#### Provided information:
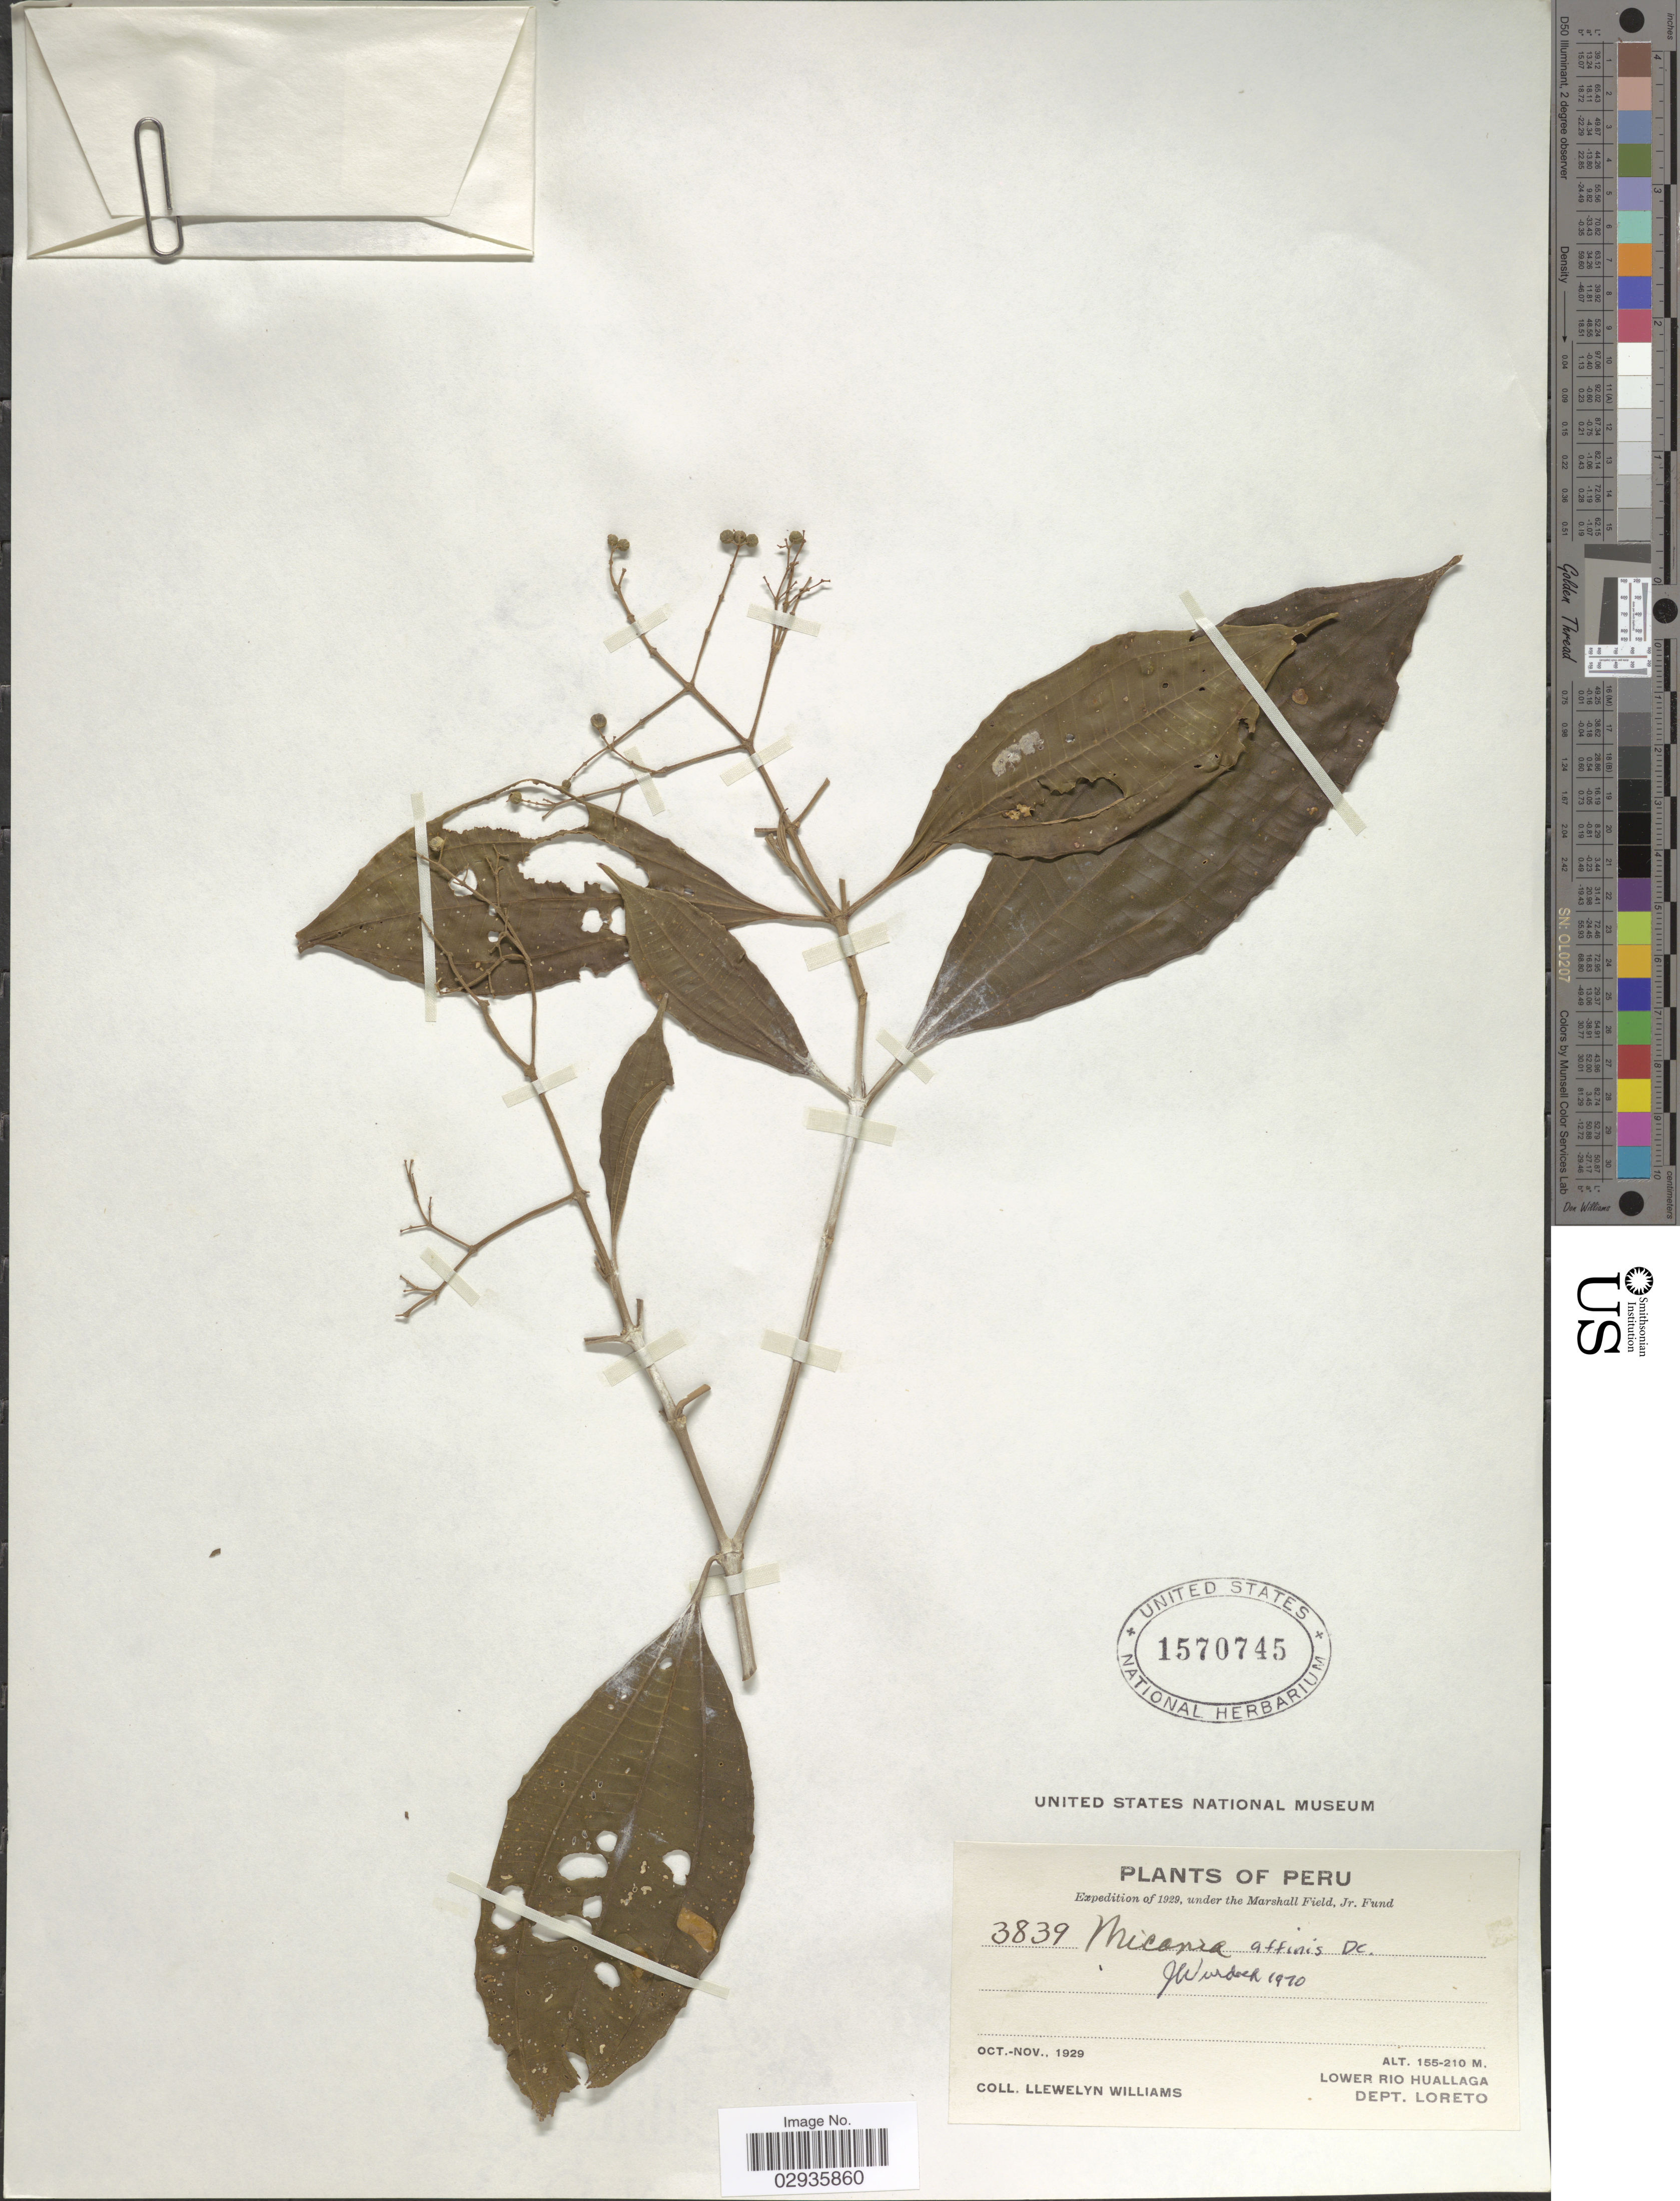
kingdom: Plantae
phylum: Tracheophyta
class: Magnoliopsida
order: Myrtales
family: Melastomataceae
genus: Miconia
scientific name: Miconia affinis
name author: DC.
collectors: Ll. Williams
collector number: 3839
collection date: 1929-10/1929-11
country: Peru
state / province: Loreto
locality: Lower Rio Huallaga, Dept. Loreto.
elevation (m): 155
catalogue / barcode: US 1570745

#### Work required:
Lay out everything from the start of the records down to the line containing "country: Peru" as a two-column CSV with the headers field and value. Give one row for each labeled line, put each entry in a single quoted field with line breaks turned into spaces, and leave the pictures out.

#### Answer in full:
field,value
"kingdom:","Plantae"
"phylum:","Tracheophyta"
"class:","Magnoliopsida"
"order:","Myrtales"
"family:","Melastomataceae"
"genus:","Miconia"
"scientific name:","Miconia affinis"
"name author:","DC."
"collectors:","Ll. Williams"
"collector number:","3839"
"collection date:","1929-10/1929-11"
"country:","Peru"